Another nurse sat on a bed, a three-year-old girl cradled in her arms.  She had a little ORS and now seemed to doze, comfortable and soothed being held and rocked slowly to sleep.

The first nurse stepped away from the boy, washed his hands, went over to chart all the medications he’d given — ceftriaxone, artesunate, flagyl, D5/LR, paracetamol, zinc.  He heard a cough, and turned around.

The little girl coughed once more.  The nurse holding her reflexively tightened her grip, knowing somewhere deep within that now was the moment that this child would fall away, no matter how hard she tried to hold on to her.

A final cough, and she died in the nurses arms.

They placed her on the bed and covered her body with a lapa.  Grief-stricken, they turned together back towards the boy.  Under the sheet, his body lay with the stillness that only comes in the absence of breath.

– – –

They came too late, that was the problem.  They all waited at home, hoping that this was just malaria.  Nobody wanted to admit that the body had been infected with ebola, nobody wanted to admit that by washing and embracing the body and following the edicts of a culture that they had chosen their own day to die.

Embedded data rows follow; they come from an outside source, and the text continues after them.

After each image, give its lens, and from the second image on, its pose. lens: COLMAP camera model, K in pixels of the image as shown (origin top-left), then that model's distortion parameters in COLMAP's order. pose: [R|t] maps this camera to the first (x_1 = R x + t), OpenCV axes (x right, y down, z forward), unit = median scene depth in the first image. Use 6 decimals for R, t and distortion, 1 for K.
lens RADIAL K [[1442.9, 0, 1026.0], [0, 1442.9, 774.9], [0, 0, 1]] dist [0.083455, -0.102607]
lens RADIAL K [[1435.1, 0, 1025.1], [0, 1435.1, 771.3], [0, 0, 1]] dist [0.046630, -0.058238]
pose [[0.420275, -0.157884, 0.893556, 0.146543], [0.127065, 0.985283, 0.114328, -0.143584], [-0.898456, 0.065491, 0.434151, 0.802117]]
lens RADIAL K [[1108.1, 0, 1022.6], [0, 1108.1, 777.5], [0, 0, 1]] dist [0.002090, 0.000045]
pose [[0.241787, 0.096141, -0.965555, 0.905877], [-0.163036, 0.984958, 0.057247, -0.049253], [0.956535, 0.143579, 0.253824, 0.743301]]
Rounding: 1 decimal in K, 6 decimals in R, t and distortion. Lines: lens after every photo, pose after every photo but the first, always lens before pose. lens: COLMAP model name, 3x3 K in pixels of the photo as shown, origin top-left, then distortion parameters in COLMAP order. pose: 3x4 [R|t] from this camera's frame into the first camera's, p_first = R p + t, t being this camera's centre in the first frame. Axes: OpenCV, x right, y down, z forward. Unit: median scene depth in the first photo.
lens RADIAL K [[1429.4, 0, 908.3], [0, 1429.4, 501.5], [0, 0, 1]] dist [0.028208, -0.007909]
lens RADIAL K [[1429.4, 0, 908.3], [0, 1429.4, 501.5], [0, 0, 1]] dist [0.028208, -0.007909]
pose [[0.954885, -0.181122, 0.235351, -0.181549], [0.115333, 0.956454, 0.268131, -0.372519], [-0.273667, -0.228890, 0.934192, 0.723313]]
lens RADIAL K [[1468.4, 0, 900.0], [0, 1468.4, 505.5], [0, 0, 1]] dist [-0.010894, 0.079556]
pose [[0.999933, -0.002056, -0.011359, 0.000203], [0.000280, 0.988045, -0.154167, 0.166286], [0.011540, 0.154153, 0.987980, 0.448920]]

When they finally arrived, one ambulance after another, when they named their village and in doing so implicated themselves as being part of the funeral party, they did so with a strange mixture of fear, shame, and regret.  All the things that make you so uncomfortable inside your own skin, all those emotions that you hate to reveal to another person, all of it made them wait and wait and wait until finally their disease was more uncomfortable than the guilt, and they came in.

And by then it is almost always too late.  Sometimes we can catch you if we deploy our safety net early, on the first or second day of the fever, on the first or second day of the stomach pain or the bodyaches.  If we get fluids and medications in you from the moment you arrive, you’ve got a chance.  By the fifth day, your chance has plummeted to nearly zero.

More than twenty patients presented to our ETU having either participated in the funeral rites or having touched someone who had.

Nearly eighty percent of them died.

– – –

So now we stand back with our scientific, western eyes and assign blame.  Why didn’t they listen to the public service announcements?  Why didn’t they respect the safe burial and grieve in a different way?

Why did they choose to do something so risky?

Allow me to stand behind a young mother in Sierra Leone.  Let me stand behind her as she watches a small, wheezing, blue Peugeot trundle down the dirt road towards her remote village.  Inside are two nuns, a box of lollipops, and a small cooler with vaccines.

Let me stand behind her as she says, thank God they’re here.  Someone will vaccinate my son.  He will not die in agony of measles, or mumps, or rubella, or diptheria, or pertussis.  He will not die of tetanus when he steps barefoot on a sharp rock.

Let me stand behind her as she watches an American mother, armed with opinions from lunatics on the internet, take her own son out of the pediatricians office with no bandaids on his arms or legs.

Let the mother from Sierra Leone say, Why doesn’t she listen to the public service announcements?  Why did she not try to protect her son?

Why did she choose to do something so risky?